Doch ich war erleichtert, breitete vorsichtig die Arme zu beiden Seiten aus, als könne ich fliegen, abheben und fortfliegen aus diesem Tal der Ödnis. Ich hatte vom Fliegen geträumt, einst, vor vielen, vielen Jahren... und nun war ich dem Himmel hoch über meinen Heimatdorf ferner denn je, so glaubte ich. Viel mehr war es eine unbestimmte Ahnung, feine, doch nicht gewisse Intuition, denn ein reiner, und wohl möglicherweise fehlerhafter Glaube.

Mein Gewand flatterte im sanften Wind, der langsam mit dem Regen aufgekommen war, obgleich es wasserdurchtränkt war,  vermochte der zarte Luftzug es zu bewegen. An den Schultern klebte es mir an der bloßen Haut, doch ich empfand es in diesem Moment kaum als unangenehm, möglicherweise noch als ein wenig störend...

Zu sehr forderte das stille Wogen zwischen schäumender Glückseligkeit und der schwermütigeren Verzweiflung meine Aufmerksamkeit ein, und ich ertappte mich dabei, nicht sicher zu sein, welches Extrem mir recht und billig war.

Beinahe konnte ich die Verzweiflung in mir jubilieren hören, während sie erneut auf mich einstürzte und mich aus dem Gleichgewicht ins Taumeln brachte.

Ich fiel auf meine schmutzigen Knie – was gäbe ich nur um ein Bad, ein Bad in dem See nahe meines geliebten Heimatdorfes... Eine stille Sehnsucht trieb Teile der tauben Verzweiflung hinfort und so begann ich, am Boden zu suchen, strich mit den Spitzen meiner Finger über Staub und Sand und Erde, doch was ich begehrte, fand ich nicht.

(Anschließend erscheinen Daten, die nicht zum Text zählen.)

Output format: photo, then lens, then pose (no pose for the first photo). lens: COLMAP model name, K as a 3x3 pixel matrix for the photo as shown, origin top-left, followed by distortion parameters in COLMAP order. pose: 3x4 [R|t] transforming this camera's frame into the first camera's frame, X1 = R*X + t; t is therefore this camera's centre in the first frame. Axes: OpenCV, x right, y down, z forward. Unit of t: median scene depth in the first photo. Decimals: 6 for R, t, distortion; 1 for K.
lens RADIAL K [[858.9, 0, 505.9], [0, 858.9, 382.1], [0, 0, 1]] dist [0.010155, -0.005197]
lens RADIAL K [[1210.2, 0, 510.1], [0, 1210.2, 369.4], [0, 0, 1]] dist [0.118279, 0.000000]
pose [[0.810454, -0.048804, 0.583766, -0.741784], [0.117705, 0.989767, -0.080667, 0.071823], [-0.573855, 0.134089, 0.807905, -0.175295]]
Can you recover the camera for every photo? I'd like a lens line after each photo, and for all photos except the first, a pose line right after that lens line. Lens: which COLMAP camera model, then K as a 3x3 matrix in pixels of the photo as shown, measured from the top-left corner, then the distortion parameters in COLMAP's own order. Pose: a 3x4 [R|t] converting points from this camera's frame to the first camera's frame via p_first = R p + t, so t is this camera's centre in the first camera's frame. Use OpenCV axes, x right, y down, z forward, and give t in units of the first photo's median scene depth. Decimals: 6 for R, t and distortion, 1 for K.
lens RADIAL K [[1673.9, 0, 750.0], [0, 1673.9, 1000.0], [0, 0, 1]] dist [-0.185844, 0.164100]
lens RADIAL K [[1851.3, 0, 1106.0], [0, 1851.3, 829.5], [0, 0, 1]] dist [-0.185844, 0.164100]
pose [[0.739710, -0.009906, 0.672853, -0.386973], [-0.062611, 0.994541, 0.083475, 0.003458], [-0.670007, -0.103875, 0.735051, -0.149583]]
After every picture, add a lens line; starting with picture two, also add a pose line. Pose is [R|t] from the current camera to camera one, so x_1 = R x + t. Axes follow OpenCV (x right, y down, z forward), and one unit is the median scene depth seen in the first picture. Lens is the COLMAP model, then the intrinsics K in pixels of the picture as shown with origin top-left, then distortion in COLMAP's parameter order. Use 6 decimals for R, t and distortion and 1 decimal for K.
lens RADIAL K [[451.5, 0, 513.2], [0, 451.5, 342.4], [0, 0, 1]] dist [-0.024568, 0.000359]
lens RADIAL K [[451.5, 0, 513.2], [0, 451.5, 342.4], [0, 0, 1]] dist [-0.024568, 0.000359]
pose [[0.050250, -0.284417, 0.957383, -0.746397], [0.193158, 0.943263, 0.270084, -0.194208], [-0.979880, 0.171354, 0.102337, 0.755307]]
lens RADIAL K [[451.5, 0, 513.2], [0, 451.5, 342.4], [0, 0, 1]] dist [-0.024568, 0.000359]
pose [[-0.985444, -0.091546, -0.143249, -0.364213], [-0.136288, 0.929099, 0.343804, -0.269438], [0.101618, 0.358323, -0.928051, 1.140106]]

Noch immer am Boden kniend, trocken aufschluchzend, legte ich meinen schmerzenden Kopf langsam zurück.

Unten ging es nicht hinaus, in keine aller Himmelsrichtungen schien das Staubfeld ein Ende zu nehmen. Und auch hoch über mir türmten sich zwar die dunkelgrauen Wolkenberge, doch auch sie schienen keine Möglichkeit auf eine Ausflucht zu bieten.

Und mir wurde langsam bewusst, dass ich irgendwo, an einem mir noch ungewissen Punkt, einen Pfad ohne Wiederkehr eingeschlagen hatte.